# Goal
Replace every "pose" with "camera" in the lines below, and write them out again with nothing else changed.

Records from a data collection
*****

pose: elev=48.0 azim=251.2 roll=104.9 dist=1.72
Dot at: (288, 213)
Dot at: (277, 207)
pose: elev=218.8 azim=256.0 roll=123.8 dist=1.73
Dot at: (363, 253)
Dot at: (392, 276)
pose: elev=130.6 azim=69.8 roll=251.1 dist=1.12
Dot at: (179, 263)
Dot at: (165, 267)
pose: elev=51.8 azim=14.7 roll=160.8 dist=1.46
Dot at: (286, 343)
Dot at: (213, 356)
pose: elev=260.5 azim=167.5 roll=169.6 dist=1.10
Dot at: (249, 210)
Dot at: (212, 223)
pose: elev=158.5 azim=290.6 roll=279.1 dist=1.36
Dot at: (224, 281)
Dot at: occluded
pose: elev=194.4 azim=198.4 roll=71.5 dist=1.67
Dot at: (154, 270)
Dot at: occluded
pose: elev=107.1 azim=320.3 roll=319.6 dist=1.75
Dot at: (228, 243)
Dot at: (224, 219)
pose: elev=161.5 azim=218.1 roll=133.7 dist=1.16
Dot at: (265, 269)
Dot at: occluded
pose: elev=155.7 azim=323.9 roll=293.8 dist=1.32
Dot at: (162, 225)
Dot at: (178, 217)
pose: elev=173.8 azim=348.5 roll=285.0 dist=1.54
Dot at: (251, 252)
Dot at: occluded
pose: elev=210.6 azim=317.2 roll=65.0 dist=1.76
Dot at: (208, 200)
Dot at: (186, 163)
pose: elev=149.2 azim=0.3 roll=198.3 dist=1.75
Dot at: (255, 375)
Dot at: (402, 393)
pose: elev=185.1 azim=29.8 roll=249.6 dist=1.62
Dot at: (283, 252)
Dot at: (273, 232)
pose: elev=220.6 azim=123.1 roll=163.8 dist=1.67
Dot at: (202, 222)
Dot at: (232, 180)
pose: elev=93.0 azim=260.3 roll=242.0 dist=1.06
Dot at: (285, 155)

*****

# Solution to the exercise
camera: elev=48.0 azim=251.2 roll=104.9 dist=1.72
Dot at: (288, 213)
Dot at: (277, 207)
camera: elev=218.8 azim=256.0 roll=123.8 dist=1.73
Dot at: (363, 253)
Dot at: (392, 276)
camera: elev=130.6 azim=69.8 roll=251.1 dist=1.12
Dot at: (179, 263)
Dot at: (165, 267)
camera: elev=51.8 azim=14.7 roll=160.8 dist=1.46
Dot at: (286, 343)
Dot at: (213, 356)
camera: elev=260.5 azim=167.5 roll=169.6 dist=1.10
Dot at: (249, 210)
Dot at: (212, 223)
camera: elev=158.5 azim=290.6 roll=279.1 dist=1.36
Dot at: (224, 281)
Dot at: occluded
camera: elev=194.4 azim=198.4 roll=71.5 dist=1.67
Dot at: (154, 270)
Dot at: occluded
camera: elev=107.1 azim=320.3 roll=319.6 dist=1.75
Dot at: (228, 243)
Dot at: (224, 219)
camera: elev=161.5 azim=218.1 roll=133.7 dist=1.16
Dot at: (265, 269)
Dot at: occluded
camera: elev=155.7 azim=323.9 roll=293.8 dist=1.32
Dot at: (162, 225)
Dot at: (178, 217)
camera: elev=173.8 azim=348.5 roll=285.0 dist=1.54
Dot at: (251, 252)
Dot at: occluded
camera: elev=210.6 azim=317.2 roll=65.0 dist=1.76
Dot at: (208, 200)
Dot at: (186, 163)
camera: elev=149.2 azim=0.3 roll=198.3 dist=1.75
Dot at: (255, 375)
Dot at: (402, 393)
camera: elev=185.1 azim=29.8 roll=249.6 dist=1.62
Dot at: (283, 252)
Dot at: (273, 232)
camera: elev=220.6 azim=123.1 roll=163.8 dist=1.67
Dot at: (202, 222)
Dot at: (232, 180)
camera: elev=93.0 azim=260.3 roll=242.0 dist=1.06
Dot at: (285, 155)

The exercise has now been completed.